Reproduce the lines of the data below verbatim, beginning with its first line and stopping after the line that contains "день до занятия до 18:00, такое занятие".

- Source records:
---+---

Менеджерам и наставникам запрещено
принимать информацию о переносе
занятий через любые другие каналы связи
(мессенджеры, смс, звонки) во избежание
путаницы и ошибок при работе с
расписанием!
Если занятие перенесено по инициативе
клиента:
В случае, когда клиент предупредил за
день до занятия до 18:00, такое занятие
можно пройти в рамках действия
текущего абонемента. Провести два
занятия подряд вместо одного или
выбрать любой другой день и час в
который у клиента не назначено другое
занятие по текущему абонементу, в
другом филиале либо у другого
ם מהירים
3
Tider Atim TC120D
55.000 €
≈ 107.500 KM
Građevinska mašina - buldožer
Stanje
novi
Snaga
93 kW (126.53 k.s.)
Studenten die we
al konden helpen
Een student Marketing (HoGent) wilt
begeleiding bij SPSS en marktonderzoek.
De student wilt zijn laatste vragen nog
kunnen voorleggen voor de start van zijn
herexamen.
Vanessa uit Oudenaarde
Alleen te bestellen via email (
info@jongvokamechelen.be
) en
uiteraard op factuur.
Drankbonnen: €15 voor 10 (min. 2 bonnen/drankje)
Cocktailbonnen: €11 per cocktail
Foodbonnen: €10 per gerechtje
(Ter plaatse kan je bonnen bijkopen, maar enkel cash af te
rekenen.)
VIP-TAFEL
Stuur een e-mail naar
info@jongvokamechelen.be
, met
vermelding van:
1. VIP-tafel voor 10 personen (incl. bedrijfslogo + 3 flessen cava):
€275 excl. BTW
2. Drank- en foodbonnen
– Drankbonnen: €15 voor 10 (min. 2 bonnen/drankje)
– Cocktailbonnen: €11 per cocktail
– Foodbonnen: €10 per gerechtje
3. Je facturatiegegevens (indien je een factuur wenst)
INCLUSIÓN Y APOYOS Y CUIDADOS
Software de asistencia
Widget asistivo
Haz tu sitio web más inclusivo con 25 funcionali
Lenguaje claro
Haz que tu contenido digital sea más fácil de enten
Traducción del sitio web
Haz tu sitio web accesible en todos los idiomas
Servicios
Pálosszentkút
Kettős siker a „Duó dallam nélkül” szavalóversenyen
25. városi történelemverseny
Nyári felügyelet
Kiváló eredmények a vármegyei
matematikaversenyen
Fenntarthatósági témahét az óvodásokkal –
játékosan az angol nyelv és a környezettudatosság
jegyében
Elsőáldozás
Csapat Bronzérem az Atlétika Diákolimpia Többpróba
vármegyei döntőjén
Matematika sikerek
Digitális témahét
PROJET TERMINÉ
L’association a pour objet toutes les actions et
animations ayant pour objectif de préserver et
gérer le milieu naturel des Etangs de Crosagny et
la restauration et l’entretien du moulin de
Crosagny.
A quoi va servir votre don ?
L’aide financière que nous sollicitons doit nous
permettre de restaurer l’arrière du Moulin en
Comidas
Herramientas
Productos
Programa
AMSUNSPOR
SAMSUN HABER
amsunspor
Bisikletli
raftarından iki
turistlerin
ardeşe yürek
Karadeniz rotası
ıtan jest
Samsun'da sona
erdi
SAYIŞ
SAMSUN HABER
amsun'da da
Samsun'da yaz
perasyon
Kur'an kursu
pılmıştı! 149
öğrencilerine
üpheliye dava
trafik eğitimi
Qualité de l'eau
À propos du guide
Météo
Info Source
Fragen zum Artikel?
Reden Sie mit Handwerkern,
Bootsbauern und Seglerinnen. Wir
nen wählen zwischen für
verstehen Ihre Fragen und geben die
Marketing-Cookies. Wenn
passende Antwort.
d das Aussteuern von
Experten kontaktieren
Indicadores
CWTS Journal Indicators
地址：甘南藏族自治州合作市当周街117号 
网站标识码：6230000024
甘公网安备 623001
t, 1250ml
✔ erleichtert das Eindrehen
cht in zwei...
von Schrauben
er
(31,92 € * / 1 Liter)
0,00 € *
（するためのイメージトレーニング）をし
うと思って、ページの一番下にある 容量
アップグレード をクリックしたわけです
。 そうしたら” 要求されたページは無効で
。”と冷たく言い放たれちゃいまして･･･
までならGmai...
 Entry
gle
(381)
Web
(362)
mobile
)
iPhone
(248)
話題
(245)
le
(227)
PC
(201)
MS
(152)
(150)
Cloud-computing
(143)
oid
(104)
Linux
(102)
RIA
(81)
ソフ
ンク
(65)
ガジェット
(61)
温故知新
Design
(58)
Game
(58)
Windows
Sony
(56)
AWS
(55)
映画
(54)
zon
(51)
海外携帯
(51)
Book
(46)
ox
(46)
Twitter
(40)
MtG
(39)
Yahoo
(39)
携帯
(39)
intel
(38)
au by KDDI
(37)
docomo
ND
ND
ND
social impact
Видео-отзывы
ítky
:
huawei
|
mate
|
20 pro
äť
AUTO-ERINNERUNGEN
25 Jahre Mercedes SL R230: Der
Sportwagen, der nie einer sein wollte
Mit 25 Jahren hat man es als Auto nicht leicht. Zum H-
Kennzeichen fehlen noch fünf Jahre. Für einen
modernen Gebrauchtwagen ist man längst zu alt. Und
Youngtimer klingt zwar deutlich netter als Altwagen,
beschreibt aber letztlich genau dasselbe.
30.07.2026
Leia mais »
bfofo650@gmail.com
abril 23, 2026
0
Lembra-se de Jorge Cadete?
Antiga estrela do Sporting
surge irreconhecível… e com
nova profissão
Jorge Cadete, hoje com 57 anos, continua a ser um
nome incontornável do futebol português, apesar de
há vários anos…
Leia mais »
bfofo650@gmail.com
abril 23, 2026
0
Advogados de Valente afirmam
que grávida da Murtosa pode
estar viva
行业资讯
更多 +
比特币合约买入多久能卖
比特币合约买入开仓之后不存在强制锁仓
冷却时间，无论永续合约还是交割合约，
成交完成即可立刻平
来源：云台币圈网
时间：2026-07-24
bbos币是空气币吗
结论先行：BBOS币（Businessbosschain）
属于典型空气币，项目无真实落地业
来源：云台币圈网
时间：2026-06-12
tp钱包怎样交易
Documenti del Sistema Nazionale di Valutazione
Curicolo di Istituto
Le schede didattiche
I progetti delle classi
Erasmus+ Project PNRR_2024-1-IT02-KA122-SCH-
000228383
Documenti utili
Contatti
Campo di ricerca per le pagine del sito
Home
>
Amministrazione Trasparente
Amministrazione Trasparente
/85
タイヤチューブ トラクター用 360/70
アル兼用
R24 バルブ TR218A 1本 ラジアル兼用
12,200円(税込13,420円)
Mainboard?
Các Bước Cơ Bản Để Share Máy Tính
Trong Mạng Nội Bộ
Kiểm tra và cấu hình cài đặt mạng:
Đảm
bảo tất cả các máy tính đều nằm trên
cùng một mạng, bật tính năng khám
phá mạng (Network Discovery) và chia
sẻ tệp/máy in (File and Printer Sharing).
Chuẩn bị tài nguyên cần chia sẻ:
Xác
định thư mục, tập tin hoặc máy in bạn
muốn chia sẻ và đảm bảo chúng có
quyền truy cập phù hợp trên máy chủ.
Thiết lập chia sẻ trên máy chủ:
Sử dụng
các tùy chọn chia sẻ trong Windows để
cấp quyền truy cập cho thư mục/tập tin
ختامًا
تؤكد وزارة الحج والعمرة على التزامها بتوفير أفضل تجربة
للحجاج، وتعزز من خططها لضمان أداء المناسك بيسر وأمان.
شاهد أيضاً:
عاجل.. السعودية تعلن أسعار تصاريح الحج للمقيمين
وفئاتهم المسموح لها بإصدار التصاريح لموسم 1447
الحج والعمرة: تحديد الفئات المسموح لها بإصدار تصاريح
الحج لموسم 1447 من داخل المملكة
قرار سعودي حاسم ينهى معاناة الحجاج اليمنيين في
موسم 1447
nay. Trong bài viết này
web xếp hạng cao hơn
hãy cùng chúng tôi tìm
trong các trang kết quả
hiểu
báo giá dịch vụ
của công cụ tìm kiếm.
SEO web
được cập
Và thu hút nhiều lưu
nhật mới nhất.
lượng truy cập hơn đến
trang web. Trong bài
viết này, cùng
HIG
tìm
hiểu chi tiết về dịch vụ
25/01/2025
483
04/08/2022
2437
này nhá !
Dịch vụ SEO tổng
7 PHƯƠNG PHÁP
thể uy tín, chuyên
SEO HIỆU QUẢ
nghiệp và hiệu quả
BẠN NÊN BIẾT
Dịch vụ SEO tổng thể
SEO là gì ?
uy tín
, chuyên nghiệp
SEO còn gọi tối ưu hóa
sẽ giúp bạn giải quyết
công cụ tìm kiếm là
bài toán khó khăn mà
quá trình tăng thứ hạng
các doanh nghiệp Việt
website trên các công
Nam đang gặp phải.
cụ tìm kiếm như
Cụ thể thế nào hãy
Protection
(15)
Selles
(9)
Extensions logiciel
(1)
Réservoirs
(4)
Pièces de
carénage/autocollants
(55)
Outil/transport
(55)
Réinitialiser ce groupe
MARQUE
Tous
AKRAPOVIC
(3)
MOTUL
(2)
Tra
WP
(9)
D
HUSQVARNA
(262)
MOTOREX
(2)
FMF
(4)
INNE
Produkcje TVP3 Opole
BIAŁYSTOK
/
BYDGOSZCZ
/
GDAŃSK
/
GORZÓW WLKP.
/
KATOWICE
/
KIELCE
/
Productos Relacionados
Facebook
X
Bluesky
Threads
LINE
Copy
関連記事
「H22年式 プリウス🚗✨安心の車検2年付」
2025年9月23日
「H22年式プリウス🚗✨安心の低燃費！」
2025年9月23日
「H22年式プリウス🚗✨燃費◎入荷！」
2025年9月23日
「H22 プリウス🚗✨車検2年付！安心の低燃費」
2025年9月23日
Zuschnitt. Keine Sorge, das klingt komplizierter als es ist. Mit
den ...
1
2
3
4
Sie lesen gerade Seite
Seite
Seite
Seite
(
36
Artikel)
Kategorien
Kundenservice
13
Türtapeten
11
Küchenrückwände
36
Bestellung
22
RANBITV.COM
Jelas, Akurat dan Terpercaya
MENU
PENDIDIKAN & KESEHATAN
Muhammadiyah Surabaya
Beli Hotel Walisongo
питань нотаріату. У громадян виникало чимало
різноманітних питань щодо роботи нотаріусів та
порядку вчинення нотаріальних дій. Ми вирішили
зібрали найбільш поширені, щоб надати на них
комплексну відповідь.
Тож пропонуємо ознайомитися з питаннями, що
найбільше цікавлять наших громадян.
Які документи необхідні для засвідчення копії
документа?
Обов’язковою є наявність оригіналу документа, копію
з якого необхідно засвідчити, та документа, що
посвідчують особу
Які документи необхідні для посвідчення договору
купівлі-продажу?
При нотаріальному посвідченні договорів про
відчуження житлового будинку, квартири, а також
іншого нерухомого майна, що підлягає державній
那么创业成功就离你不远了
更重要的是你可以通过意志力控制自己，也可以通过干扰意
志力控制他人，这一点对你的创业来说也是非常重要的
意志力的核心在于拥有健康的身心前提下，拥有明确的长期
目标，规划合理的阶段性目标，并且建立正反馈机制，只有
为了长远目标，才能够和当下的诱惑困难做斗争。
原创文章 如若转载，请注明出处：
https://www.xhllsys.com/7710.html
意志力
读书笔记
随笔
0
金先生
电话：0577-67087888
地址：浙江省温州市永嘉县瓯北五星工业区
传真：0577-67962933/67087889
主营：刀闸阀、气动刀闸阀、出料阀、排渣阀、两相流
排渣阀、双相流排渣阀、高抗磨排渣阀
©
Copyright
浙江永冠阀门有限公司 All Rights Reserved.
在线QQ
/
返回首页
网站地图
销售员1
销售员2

---+---

- Task result:
Менеджерам и наставникам запрещено
принимать информацию о переносе
занятий через любые другие каналы связи
(мессенджеры, смс, звонки) во избежание
путаницы и ошибок при работе с
расписанием!
Если занятие перенесено по инициативе
клиента:
В случае, когда клиент предупредил за
день до занятия до 18:00, такое занятие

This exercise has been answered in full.